Meet and Eat: Adam Richman, The Man of 'Man vs. Food Nation'

20110725-adam-richman2.jpgAdam Richman, one of the more serious of eaters around, is the host of The Travel Channel's hit show Man vs. Food Nation. In each episode he travels to a different city and coaches a local through food challenges, tackling everything from a six-pound barbecue sandwich to a super spicy pizza.

We recently chatted with him over the phone to find out his pre-challenge routine to get warmed up, his favorite spot for mint chocolate chip ice cream, his last bite on earth, and more.

So how did you land such an enviable job, eating for a living? I'd like to think I do more than eat. I had an acting background and a culinary background. I started a regional food journal when I was traveling across the country back in '95. And I was in the right place at the right time.

Do you prepare for a challenge? Or just dive right in? Now I'm really coaching locals through it all. But when I take on a challenge, I prepare fastidiously. I make sure my metabolism and digestion are right where I want them.

We know competitive eater Kobayashi employs a full body wiggle, the "Kobayashi Shake" to help ease food down. Other competitive eaters load up on cabbage to expand their stomachs. Your techniques? I don't put myself anywhere near guys like Joey Chestnut or Kobayashi. I'm not a competitive eater. What I do is a very different animal. Keeping my caloric intake really low, doing cleanses before and after, sprint work, leg and back work all really help.


Adam at Brick Lane Curry House in NYC. [Photograph: Travel Channel]

What was your favorite challenge?
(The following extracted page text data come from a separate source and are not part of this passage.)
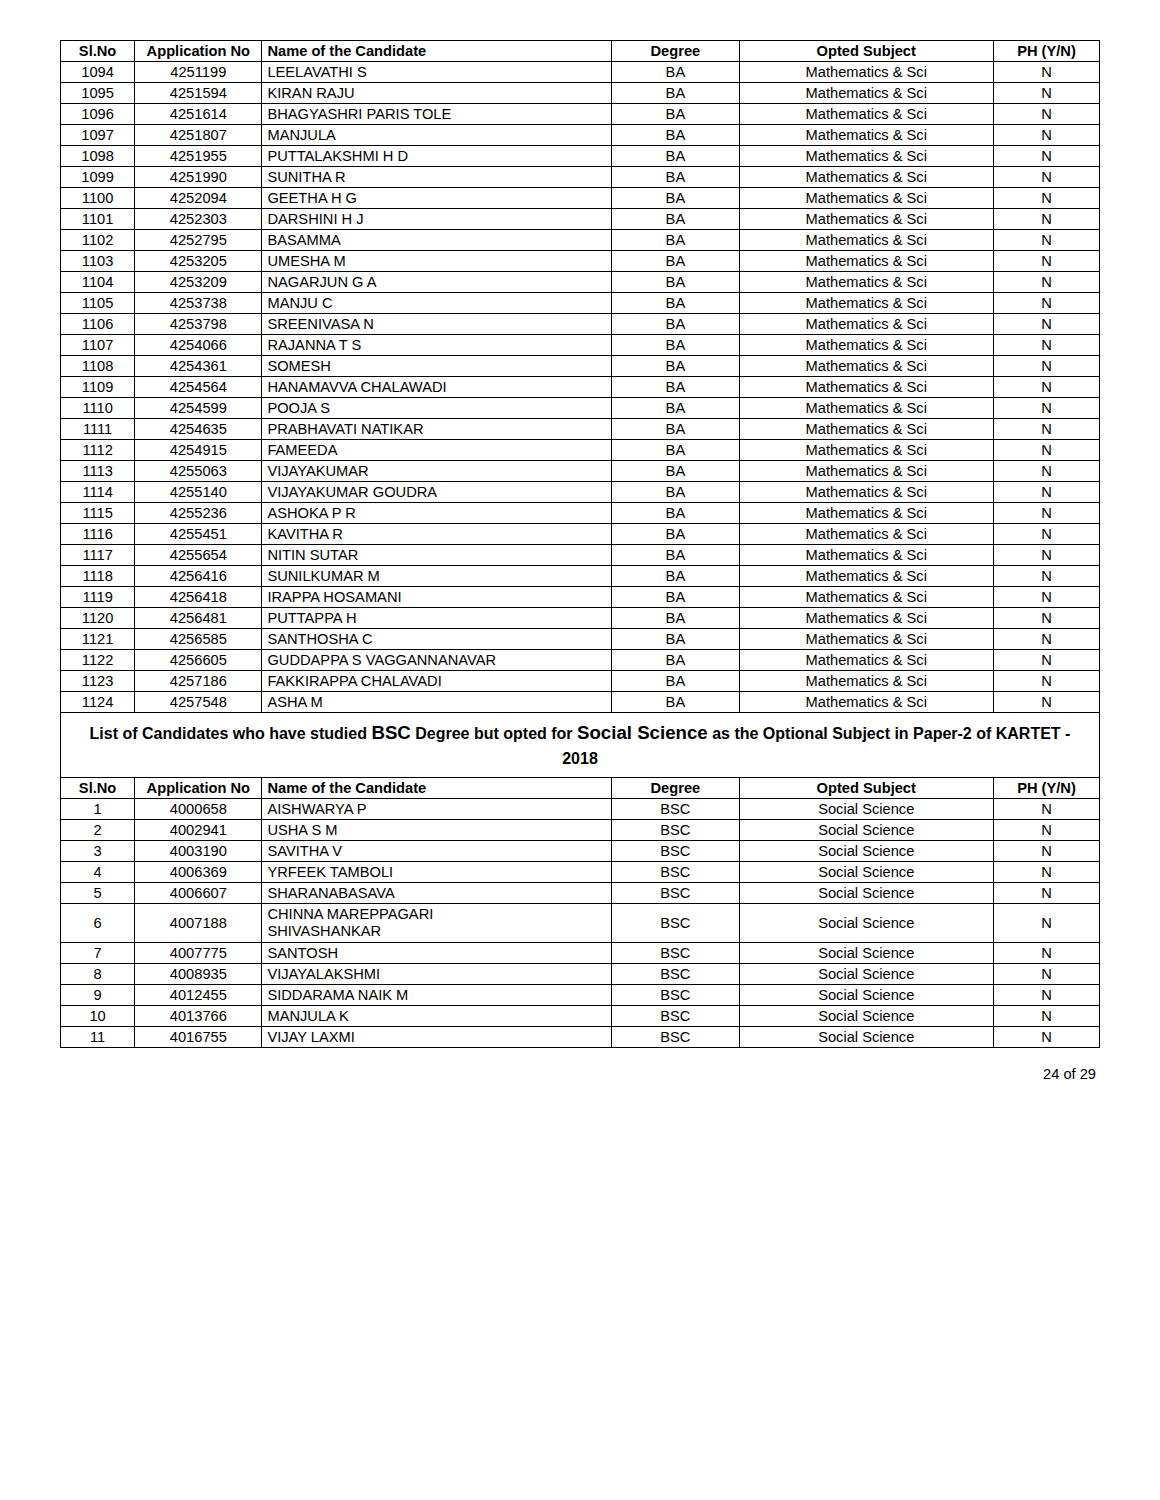| Sl.No | Application No | Name of the Candidate | Degree | Opted Subject | PH (Y/N) |
| --- | --- | --- | --- | --- | --- |
| 1094 | 4251199 | LEELAVATHI S | BA | Mathematics & Sci | N |
| 1095 | 4251594 | KIRAN RAJU | BA | Mathematics & Sci | N |
| 1096 | 4251614 | BHAGYASHRI PARIS TOLE | BA | Mathematics & Sci | N |
| 1097 | 4251807 | MANJULA | BA | Mathematics & Sci | N |
| 1098 | 4251955 | PUTTALAKSHMI H D | BA | Mathematics & Sci | N |
| 1099 | 4251990 | SUNITHA R | BA | Mathematics & Sci | N |
| 1100 | 4252094 | GEETHA H G | BA | Mathematics & Sci | N |
| 1101 | 4252303 | DARSHINI H J | BA | Mathematics & Sci | N |
| 1102 | 4252795 | BASAMMA | BA | Mathematics & Sci | N |
| 1103 | 4253205 | UMESHA M | BA | Mathematics & Sci | N |
| 1104 | 4253209 | NAGARJUN G A | BA | Mathematics & Sci | N |
| 1105 | 4253738 | MANJU C | BA | Mathematics & Sci | N |
| 1106 | 4253798 | SREENIVASA N | BA | Mathematics & Sci | N |
| 1107 | 4254066 | RAJANNA T S | BA | Mathematics & Sci | N |
| 1108 | 4254361 | SOMESH | BA | Mathematics & Sci | N |
| 1109 | 4254564 | HANAMAVVA CHALAWADI | BA | Mathematics & Sci | N |
| 1110 | 4254599 | POOJA S | BA | Mathematics & Sci | N |
| 1111 | 4254635 | PRABHAVATI NATIKAR | BA | Mathematics & Sci | N |
| 1112 | 4254915 | FAMEEDA | BA | Mathematics & Sci | N |
| 1113 | 4255063 | VIJAYAKUMAR | BA | Mathematics & Sci | N |
| 1114 | 4255140 | VIJAYAKUMAR GOUDRA | BA | Mathematics & Sci | N |
| 1115 | 4255236 | ASHOKA P R | BA | Mathematics & Sci | N |
| 1116 | 4255451 | KAVITHA R | BA | Mathematics & Sci | N |
| 1117 | 4255654 | NITIN SUTAR | BA | Mathematics & Sci | N |
| 1118 | 4256416 | SUNILKUMAR M | BA | Mathematics & Sci | N |
| 1119 | 4256418 | IRAPPA HOSAMANI | BA | Mathematics & Sci | N |
| 1120 | 4256481 | PUTTAPPA H | BA | Mathematics & Sci | N |
| 1121 | 4256585 | SANTHOSHA C | BA | Mathematics & Sci | N |
| 1122 | 4256605 | GUDDAPPA S VAGGANNANAVAR | BA | Mathematics & Sci | N |
| 1123 | 4257186 | FAKKIRAPPA CHALAVADI | BA | Mathematics & Sci | N |
| 1124 | 4257548 | ASHA M | BA | Mathematics & Sci | N |
| List of Candidates who have studied BSC Degree but opted for Social Science as the Optional Subject in Paper-2 of KARTET - 2018 |
| Sl.No | Application No | Name of the Candidate | Degree | Opted Subject | PH (Y/N) |
| 1 | 4000658 | AISHWARYA P | BSC | Social Science | N |
| 2 | 4002941 | USHA S M | BSC | Social Science | N |
| 3 | 4003190 | SAVITHA V | BSC | Social Science | N |
| 4 | 4006369 | YRFEEK TAMBOLI | BSC | Social Science | N |
| 5 | 4006607 | SHARANABASAVA | BSC | Social Science | N |
| 6 | 4007188 | CHINNA MAREPPAGARI SHIVASHANKAR | BSC | Social Science | N |
| 7 | 4007775 | SANTOSH | BSC | Social Science | N |
| 8 | 4008935 | VIJAYALAKSHMI | BSC | Social Science | N |
| 9 | 4012455 | SIDDARAMA NAIK M | BSC | Social Science | N |
| 10 | 4013766 | MANJULA K | BSC | Social Science | N |
| 11 | 4016755 | VIJAY LAXMI | BSC | Social Science | N |
24 of 29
Alaska, for sure. It was a big dinner, but there were multiple elements, which made it really interesting.

Would you do it again? (Adam laughs.) No, no, no.
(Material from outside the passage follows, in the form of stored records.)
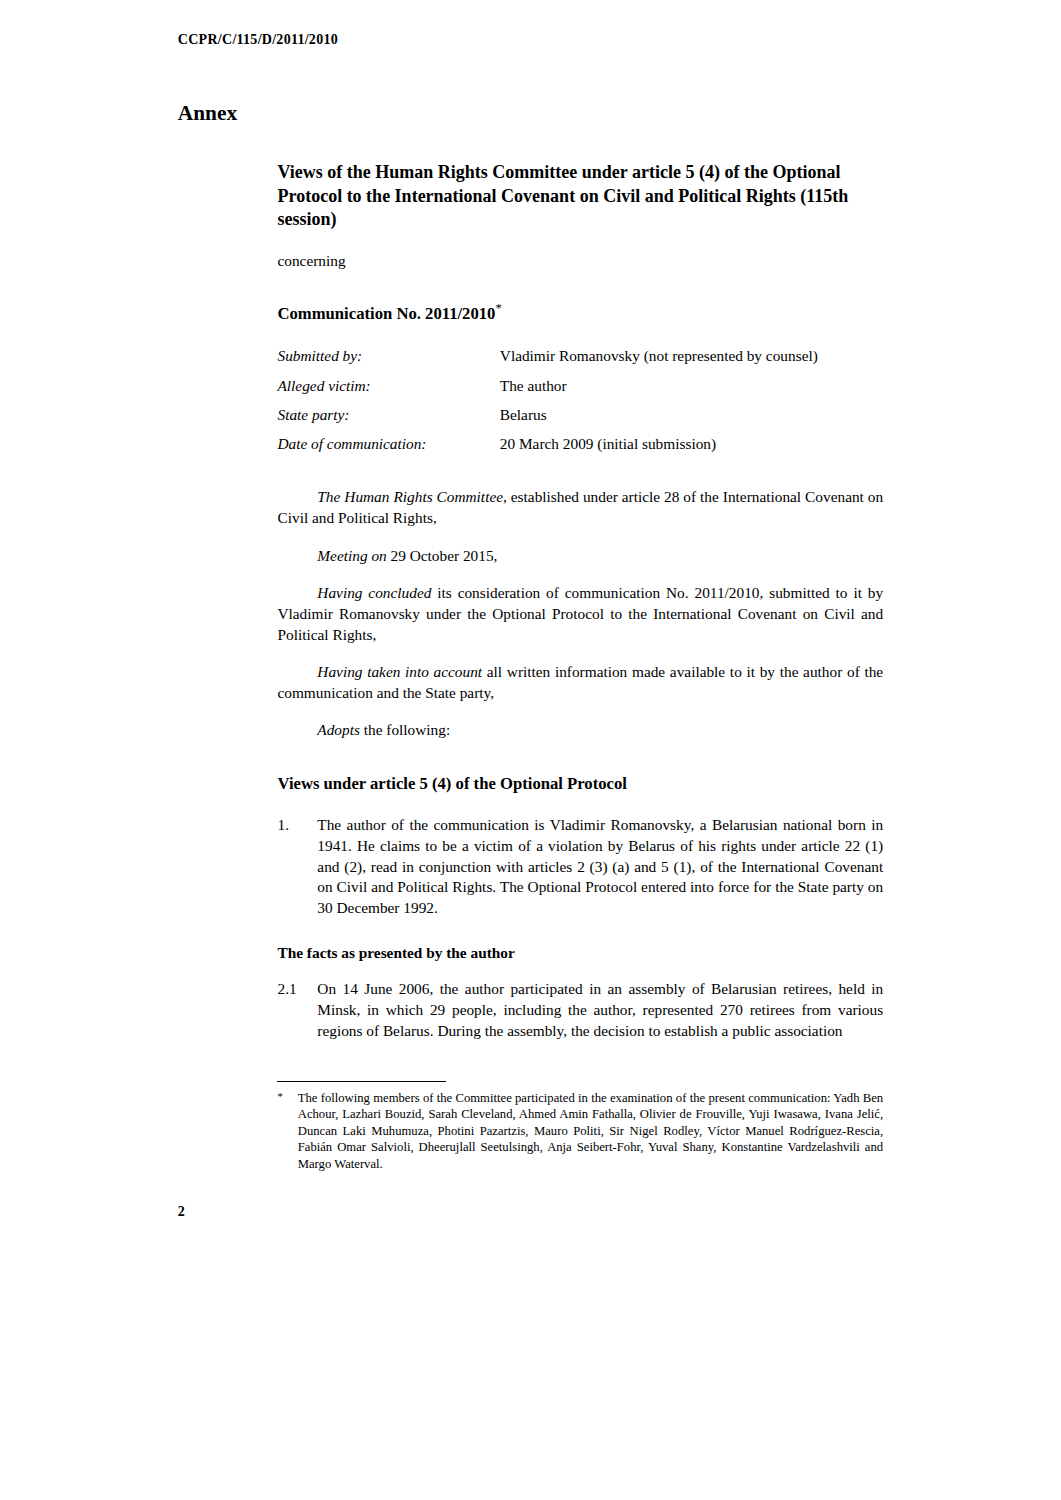CCPR/C/115/D/2011/2010
Annex
Views of the Human Rights Committee under article 5 (4) of the Optional Protocol to the International Covenant on Civil and Political Rights (115th session)
concerning
Communication No. 2011/2010*
| Submitted by: | Vladimir Romanovsky (not represented by counsel) |
| Alleged victim: | The author |
| State party: | Belarus |
| Date of communication: | 20 March 2009 (initial submission) |
The Human Rights Committee, established under article 28 of the International Covenant on Civil and Political Rights,
Meeting on 29 October 2015,
Having concluded its consideration of communication No. 2011/2010, submitted to it by Vladimir Romanovsky under the Optional Protocol to the International Covenant on Civil and Political Rights,
Having taken into account all written information made available to it by the author of the communication and the State party,
Adopts the following:
Views under article 5 (4) of the Optional Protocol
1.
The author of the communication is Vladimir Romanovsky, a Belarusian national born in 1941. He claims to be a victim of a violation by Belarus of his rights under article 22 (1) and (2), read in conjunction with articles 2 (3) (a) and 5 (1), of the International Covenant on Civil and Political Rights. The Optional Protocol entered into force for the State party on 30 December 1992.
The facts as presented by the author
2.1
On 14 June 2006, the author participated in an assembly of Belarusian retirees, held in Minsk, in which 29 people, including the author, represented 270 retirees from various regions of Belarus. During the assembly, the decision to establish a public association
*
The following members of the Committee participated in the examination of the present communication: Yadh Ben Achour, Lazhari Bouzid, Sarah Cleveland, Ahmed Amin Fathalla, Olivier de Frouville, Yuji Iwasawa, Ivana Jelić, Duncan Laki Muhumuza, Photini Pazartzis, Mauro Politi, Sir Nigel Rodley, Víctor Manuel Rodríguez-Rescia, Fabián Omar Salvioli, Dheerujlall Seetulsingh, Anja Seibert-Fohr, Yuval Shany, Konstantine Vardzelashvili and Margo Waterval.
2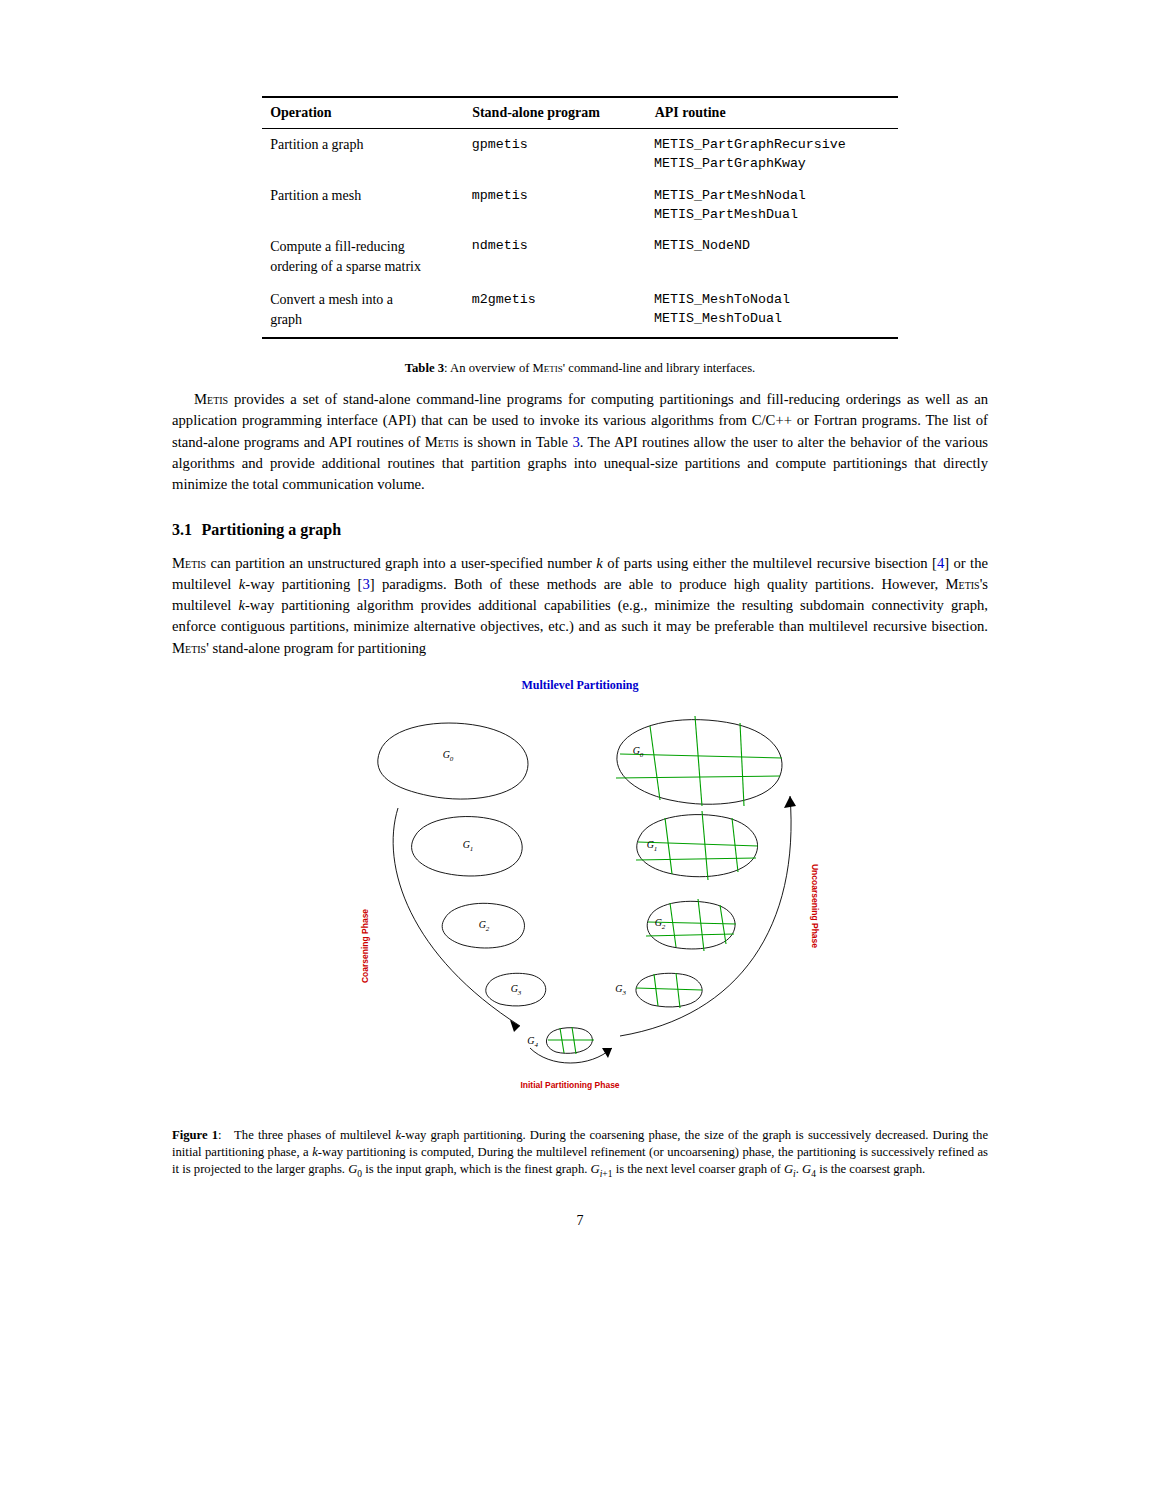Table 3 : An overview of Metis ' command-line and library interfaces.
| Operation | Stand-alone program | API routine |
| --- | --- | --- |
| Partition a graph | gpmetis | METIS_PartGraphRecursive METIS_PartGraphKway |
| Partition a mesh | mpmetis | METIS_PartMeshNodal METIS_PartMeshDual |
| Compute a fill-reducing ordering of a sparse matrix | ndmetis | METIS_NodeND |
| Convert a mesh into a graph | m2gmetis | METIS_MeshToNodal METIS_MeshToDual |
Metis provides a set of stand-alone command-line programs for computing partitionings and fill-reducing orderings as well as an application programming interface (API) that can be used to invoke its various algorithms from C/C++ or Fortran programs. The list of stand-alone programs and API routines of Metis is shown in Table 3. The API routines allow the user to alter the behavior of the various algorithms and provide additional routines that partition graphs into unequal-size partitions and compute partitionings that directly minimize the total communication volume.
3.1 Partitioning a graph
Metis can partition an unstructured graph into a user-specified number k of parts using either the multilevel recursive bisection [4] or the multilevel k-way partitioning [3] paradigms. Both of these methods are able to produce high quality partitions. However, Metis's multilevel k-way partitioning algorithm provides additional capabilities (e.g., minimize the resulting subdomain connectivity graph, enforce contiguous partitions, minimize alternative objectives, etc.) and as such it may be preferable than multilevel recursive bisection. Metis' stand-alone program for partitioning
Multilevel Partitioning
G0 G1 G2 G3 G4 G0 G1 G2 G3 Coarsening Phase Uncoarsening Phase Initial Partitioning Phase
Figure 1: The three phases of multilevel k-way graph partitioning. During the coarsening phase, the size of the graph is successively decreased. During the initial partitioning phase, a k-way partitioning is computed, During the multilevel refinement (or uncoarsening) phase, the partitioning is successively refined as it is projected to the larger graphs. G0 is the input graph, which is the finest graph. Gi+1 is the next level coarser graph of Gi. G4 is the coarsest graph.
7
Obviously, Man vs. Food is quite an American concept, but would you ever consider taking it abroad? It's all about the locals that create the food glory associated with a challenge, and we've found challenges in Germany, Japan, Mexico City, everywhere. There are many challenges around the world. I do a lot of traveling on my own. Big travel junkie. I would love to broaden the show's horizons.
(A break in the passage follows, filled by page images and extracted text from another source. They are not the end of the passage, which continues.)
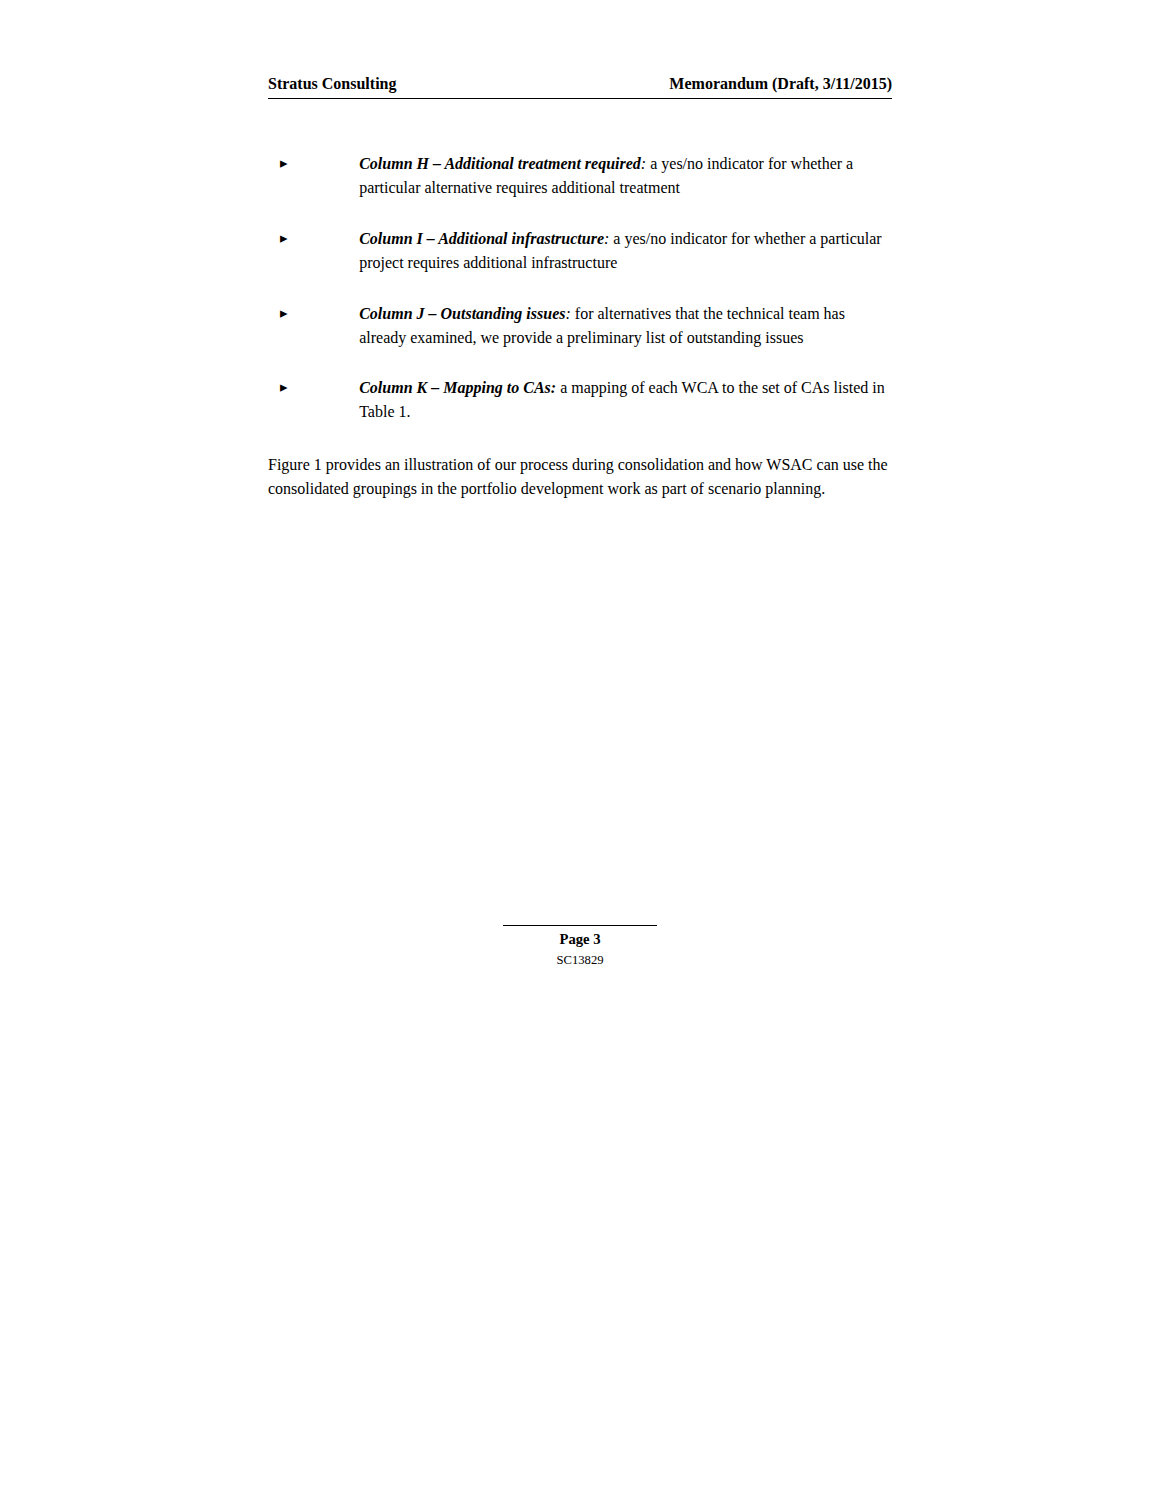Stratus Consulting
Memorandum (Draft, 3/11/2015)
Column H – Additional treatment required: a yes/no indicator for whether a particular alternative requires additional treatment
Column I – Additional infrastructure: a yes/no indicator for whether a particular project requires additional infrastructure
Column J – Outstanding issues: for alternatives that the technical team has already examined, we provide a preliminary list of outstanding issues
Column K – Mapping to CAs: a mapping of each WCA to the set of CAs listed in Table 1.
Figure 1 provides an illustration of our process during consolidation and how WSAC can use the consolidated groupings in the portfolio development work as part of scenario planning.
Page 3
SC13829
As a native New Yorker, which restaurants would you recommend outside of the realm of extreme eating? Essa Bagel on upper Broadway has great old-school bagels. M. Wells is all kinds of awesome. I'm not really a sweets guy, but the Chocolate Room in Brooklyn has this mint chocolate chip ice cream that's a gift from God. It's my favorite dessert on earth. Pastis is good for brunchy stuff. It's always a fun time, and it's great for people-watching. Oh, and Buttermilk Channel in Carroll Gardens. It's so, so good.

So I know you tackled a milkshake challenge in St. Louis. Is Ben&Jerry's Vermonster on the horizon for you? Probably not. I did some ice cream challenges. Some were successful, others not so much. They are so bad for you that I try not to do too many. Plus I'd be afraid it would turn out like the challenge I did in New Orleans where I ate 180 oysters. It might turn me off ice cream.

You are clearly a Serious Eater, but how about cooking? What do you make when you're not tackling these challenges? When I come off the road, I don't do all that much cooking because I'm only home for a day or a day and a half, but I love to cook. I cook for Thanksgiving, at grilling gatherings, and I've had classroom training in how to make sushi, so I love making sushi. It's like edible art.

Last bite on earth? Definitely my mom's spinach pie. There's no crust at all. I don't know where she got the recipe from. When I would come home from college, she would ask if there was anything I wanted other than spinach pie. It's really just out-of-this-world-good.